Paris-based sales agent Wide Management has acquired world sales rights to César Meneghetti’s bio-documentary Glauber, Claro ahead of its world premiere at the Rome Film Festival this weekend.
The film explores the life and legacy of late legendary Brazilian director Glauber Rocha through the prism of the time he spent in Italy in the 1970s, focusing in particular on the shoot of his 1975 Rome-set feature Claro, which was inspired by in his own life as an exile in the city.
Italian-Brazilian filmmaker Meneghetti has returned to the locations where Rocha shot Claro, and also tapped into the memories of friends and collaborators such as Bernardo Bertolucci and Marco Bellocchio as well as celebrated critic Adriano Apra.
“Glauber is one of the greatest exponents of Brazilian cinema of all times and his legacy and importance does not only concern Brazil but has a worldwide and universal relevance,” commented Meneghetti.
“Glauber, Claro investigates the experience of Rocha and a whole generation of creatives in Italy in the 70s, approaching themes in several extracts that overlap: the backstage of Claro and its historical relevance, cinema underground, neorealism, new cinema, the 70s, political militancy, utopia, post-colonialism, the revolution, drawing an inevitable parallel between 20th century Italy and the world today.”

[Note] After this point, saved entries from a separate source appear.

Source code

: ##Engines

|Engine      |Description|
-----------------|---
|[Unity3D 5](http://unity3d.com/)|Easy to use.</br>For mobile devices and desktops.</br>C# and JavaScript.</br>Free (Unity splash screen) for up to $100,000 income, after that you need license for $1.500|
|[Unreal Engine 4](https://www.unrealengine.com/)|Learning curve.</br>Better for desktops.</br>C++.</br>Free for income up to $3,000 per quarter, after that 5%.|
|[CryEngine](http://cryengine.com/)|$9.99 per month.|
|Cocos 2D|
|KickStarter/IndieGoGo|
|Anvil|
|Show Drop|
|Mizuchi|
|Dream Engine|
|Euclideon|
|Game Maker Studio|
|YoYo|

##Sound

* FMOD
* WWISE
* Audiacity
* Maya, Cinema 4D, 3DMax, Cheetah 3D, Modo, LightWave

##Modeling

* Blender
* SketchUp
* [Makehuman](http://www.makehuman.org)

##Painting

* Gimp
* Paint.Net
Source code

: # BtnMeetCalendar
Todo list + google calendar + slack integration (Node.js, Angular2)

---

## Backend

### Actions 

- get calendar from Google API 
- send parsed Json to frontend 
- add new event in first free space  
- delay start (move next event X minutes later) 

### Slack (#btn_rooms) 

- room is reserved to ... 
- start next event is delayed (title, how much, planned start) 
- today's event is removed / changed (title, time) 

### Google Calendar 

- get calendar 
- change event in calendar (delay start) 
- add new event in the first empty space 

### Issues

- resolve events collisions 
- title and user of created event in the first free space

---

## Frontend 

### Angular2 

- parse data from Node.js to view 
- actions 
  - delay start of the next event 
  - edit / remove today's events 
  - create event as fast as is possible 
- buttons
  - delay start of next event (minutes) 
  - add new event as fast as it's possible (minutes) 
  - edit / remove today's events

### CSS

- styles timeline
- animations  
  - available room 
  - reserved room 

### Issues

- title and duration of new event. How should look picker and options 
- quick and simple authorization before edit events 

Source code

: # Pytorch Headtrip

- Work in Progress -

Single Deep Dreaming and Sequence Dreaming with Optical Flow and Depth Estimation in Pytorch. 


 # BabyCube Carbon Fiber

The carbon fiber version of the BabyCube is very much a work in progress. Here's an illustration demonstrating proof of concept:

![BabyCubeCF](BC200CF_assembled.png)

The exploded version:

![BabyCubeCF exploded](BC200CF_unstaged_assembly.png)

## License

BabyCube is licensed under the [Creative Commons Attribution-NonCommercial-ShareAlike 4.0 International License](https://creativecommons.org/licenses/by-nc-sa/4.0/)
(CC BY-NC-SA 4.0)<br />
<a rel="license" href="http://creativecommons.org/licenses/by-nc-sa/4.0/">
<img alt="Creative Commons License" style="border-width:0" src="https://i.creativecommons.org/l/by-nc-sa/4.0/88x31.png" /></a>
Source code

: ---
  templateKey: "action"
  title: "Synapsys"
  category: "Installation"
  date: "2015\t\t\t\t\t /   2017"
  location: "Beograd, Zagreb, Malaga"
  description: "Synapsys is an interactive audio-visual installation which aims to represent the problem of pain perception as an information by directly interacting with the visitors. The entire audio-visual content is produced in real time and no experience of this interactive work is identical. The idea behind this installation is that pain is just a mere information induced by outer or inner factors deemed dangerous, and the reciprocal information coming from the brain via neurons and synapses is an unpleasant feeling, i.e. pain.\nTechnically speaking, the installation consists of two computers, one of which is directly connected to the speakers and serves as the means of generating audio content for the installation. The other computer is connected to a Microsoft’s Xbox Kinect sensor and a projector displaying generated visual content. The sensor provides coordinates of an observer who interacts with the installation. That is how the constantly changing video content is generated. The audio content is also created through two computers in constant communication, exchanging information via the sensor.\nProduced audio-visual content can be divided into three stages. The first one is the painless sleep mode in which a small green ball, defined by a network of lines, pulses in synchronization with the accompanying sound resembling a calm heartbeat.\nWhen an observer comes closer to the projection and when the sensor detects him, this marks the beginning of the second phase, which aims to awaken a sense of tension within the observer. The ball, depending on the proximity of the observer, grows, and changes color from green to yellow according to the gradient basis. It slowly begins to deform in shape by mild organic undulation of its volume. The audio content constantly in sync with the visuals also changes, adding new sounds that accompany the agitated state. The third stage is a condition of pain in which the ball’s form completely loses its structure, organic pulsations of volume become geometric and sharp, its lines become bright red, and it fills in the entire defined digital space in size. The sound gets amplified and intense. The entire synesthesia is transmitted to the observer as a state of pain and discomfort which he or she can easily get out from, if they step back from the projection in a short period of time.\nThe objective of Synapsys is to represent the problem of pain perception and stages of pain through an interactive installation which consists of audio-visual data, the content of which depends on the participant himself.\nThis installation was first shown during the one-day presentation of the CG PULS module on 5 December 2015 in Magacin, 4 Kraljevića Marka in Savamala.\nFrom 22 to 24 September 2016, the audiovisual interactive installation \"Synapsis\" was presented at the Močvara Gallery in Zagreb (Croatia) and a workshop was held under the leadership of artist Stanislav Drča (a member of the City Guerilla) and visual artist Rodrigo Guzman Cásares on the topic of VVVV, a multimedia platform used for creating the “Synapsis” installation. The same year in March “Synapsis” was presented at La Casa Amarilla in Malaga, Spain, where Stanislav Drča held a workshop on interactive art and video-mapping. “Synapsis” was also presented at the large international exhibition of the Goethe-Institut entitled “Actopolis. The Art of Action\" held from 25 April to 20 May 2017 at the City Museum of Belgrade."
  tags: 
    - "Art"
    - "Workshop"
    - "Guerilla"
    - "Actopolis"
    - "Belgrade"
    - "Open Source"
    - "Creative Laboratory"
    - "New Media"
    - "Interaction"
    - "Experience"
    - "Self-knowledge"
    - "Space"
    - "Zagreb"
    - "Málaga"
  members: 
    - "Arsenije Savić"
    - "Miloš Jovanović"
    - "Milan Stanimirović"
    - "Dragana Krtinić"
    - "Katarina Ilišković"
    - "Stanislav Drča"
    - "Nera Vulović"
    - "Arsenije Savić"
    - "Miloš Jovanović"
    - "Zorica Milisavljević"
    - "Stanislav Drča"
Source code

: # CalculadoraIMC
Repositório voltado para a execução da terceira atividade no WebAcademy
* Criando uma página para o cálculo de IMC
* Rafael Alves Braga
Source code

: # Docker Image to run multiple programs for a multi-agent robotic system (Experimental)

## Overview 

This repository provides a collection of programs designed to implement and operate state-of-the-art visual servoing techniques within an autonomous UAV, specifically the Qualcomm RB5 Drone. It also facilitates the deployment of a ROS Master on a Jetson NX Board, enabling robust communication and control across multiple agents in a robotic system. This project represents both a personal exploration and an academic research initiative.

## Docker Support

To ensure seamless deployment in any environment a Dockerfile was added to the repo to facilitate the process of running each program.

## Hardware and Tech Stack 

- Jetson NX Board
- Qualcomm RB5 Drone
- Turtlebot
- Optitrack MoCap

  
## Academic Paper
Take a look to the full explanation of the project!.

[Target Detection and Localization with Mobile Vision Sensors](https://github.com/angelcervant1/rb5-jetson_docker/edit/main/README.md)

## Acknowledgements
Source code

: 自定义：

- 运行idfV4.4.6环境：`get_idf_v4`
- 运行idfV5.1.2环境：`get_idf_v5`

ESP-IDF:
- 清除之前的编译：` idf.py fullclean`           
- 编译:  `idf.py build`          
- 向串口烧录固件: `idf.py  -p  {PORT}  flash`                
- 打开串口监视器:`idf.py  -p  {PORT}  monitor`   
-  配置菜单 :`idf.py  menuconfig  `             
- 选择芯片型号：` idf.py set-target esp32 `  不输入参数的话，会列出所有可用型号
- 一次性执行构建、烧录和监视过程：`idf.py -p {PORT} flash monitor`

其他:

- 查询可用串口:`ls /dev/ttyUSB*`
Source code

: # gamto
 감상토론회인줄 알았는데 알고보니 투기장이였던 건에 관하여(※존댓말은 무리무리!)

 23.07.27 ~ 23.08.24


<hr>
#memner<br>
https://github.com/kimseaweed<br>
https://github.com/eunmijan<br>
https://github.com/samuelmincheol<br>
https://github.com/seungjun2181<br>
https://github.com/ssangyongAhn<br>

The film world premieres on Saturday at the Rome Film Festival as an honorary retrospective screening.
Glauber was a regular fixture at Cannes throughout the 1960s, winning the Fipresci prize for Entranced Earth in 1967, which also went on to win Locarno that year, and best director for Antonio das Mortes in 1969.
He went into voluntary exile to escape Brazil’s military dictatorship in the 1970s living in Italy, Spain, Chile and Portugal but died back home in 1981 at the age of 42-years-old from a lung infection.
”Glauber is an author who should not be forgotten but studied in all schools as an artist, thinker, political and cultural activist. Through this film we believe that his legacy will reach a worldwide audience,” said Wide Management president Loïc Magneron.